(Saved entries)
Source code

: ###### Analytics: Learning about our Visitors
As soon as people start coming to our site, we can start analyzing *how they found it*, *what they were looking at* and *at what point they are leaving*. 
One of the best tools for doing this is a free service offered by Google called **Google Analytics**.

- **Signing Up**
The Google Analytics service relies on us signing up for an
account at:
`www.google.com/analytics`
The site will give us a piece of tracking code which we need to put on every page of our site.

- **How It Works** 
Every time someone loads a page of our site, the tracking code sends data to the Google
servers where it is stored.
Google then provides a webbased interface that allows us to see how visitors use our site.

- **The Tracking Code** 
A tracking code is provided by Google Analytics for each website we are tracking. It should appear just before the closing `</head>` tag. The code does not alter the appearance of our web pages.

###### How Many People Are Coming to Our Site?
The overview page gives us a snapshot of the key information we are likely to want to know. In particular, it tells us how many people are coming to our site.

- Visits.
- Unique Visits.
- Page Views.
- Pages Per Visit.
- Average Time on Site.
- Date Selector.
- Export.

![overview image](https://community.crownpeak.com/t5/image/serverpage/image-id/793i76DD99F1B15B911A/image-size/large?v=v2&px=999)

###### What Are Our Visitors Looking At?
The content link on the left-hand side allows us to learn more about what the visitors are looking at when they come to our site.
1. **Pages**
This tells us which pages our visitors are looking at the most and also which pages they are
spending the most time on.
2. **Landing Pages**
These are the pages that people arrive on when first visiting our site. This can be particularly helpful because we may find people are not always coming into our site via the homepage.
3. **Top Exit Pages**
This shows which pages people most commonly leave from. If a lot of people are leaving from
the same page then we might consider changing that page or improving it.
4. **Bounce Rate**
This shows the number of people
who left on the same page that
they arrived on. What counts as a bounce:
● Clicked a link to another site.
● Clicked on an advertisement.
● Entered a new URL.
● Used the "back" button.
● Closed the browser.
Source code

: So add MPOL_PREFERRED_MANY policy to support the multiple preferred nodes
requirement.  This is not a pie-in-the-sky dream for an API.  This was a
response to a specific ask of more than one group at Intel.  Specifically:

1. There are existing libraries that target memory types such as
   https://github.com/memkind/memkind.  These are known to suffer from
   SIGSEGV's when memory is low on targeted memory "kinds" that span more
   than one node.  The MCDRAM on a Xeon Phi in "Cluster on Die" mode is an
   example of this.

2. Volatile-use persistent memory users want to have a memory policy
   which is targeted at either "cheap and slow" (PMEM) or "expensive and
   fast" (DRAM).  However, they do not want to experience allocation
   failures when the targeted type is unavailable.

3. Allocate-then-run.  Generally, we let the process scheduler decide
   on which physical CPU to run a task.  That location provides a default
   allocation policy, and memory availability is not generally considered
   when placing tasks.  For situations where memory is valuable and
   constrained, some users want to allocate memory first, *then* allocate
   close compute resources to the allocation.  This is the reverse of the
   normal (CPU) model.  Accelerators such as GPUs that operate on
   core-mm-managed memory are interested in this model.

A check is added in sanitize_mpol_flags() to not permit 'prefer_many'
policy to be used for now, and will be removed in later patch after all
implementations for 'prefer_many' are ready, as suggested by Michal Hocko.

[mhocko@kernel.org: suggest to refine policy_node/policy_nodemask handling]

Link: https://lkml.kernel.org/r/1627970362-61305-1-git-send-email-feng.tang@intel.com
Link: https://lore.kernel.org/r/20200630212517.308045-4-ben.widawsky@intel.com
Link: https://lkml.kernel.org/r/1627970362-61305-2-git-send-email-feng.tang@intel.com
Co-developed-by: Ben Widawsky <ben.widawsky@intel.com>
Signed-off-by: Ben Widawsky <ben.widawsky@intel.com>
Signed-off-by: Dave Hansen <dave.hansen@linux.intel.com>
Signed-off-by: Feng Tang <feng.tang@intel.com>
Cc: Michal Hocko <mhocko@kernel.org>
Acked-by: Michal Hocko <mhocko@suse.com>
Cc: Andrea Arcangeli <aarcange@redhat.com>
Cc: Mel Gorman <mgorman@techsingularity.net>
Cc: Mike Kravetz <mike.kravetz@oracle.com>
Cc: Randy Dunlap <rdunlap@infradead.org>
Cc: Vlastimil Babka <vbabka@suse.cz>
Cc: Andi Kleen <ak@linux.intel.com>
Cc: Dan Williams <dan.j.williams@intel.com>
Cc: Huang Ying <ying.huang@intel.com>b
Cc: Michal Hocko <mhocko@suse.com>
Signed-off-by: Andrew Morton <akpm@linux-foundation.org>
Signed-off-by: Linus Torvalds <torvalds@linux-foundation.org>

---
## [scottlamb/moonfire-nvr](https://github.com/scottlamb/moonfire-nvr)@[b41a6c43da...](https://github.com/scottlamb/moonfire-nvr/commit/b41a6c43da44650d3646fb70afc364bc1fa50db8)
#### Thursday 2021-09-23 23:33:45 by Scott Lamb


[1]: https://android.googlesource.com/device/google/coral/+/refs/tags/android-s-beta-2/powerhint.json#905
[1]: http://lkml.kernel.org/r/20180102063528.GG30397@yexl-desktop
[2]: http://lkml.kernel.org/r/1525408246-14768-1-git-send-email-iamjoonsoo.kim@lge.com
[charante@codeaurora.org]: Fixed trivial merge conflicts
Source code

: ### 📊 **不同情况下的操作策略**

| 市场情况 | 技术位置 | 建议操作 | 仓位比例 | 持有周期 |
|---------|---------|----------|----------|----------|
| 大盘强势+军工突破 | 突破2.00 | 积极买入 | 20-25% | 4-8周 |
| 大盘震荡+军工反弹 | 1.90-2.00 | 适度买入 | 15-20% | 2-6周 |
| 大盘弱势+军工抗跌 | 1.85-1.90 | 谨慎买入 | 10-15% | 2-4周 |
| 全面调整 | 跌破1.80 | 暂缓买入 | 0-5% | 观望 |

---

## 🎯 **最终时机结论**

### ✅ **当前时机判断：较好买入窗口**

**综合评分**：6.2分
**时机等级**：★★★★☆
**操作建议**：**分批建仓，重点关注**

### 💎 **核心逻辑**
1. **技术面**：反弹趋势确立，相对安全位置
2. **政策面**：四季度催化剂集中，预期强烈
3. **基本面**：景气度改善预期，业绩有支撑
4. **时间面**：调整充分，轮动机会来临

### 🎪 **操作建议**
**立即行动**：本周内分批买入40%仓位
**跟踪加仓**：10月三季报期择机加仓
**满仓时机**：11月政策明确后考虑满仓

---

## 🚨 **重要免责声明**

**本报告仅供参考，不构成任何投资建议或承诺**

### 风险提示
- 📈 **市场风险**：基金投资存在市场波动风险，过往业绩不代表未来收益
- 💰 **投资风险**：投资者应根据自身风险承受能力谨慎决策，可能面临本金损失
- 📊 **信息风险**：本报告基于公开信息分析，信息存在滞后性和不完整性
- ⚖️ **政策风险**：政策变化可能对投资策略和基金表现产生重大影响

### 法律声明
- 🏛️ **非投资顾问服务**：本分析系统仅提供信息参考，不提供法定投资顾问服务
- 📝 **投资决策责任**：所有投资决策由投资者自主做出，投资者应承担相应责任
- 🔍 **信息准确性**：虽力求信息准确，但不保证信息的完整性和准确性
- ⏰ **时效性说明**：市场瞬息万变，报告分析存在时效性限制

EXERCISE: Quote every line of the records above, from the first down to the one holding "- **Signing Up**", exactly as written.

TASK RESPONSE:
Source code

: ###### Analytics: Learning about our Visitors
As soon as people start coming to our site, we can start analyzing *how they found it*, *what they were looking at* and *at what point they are leaving*. 
One of the best tools for doing this is a free service offered by Google called **Google Analytics**.

- **Signing Up**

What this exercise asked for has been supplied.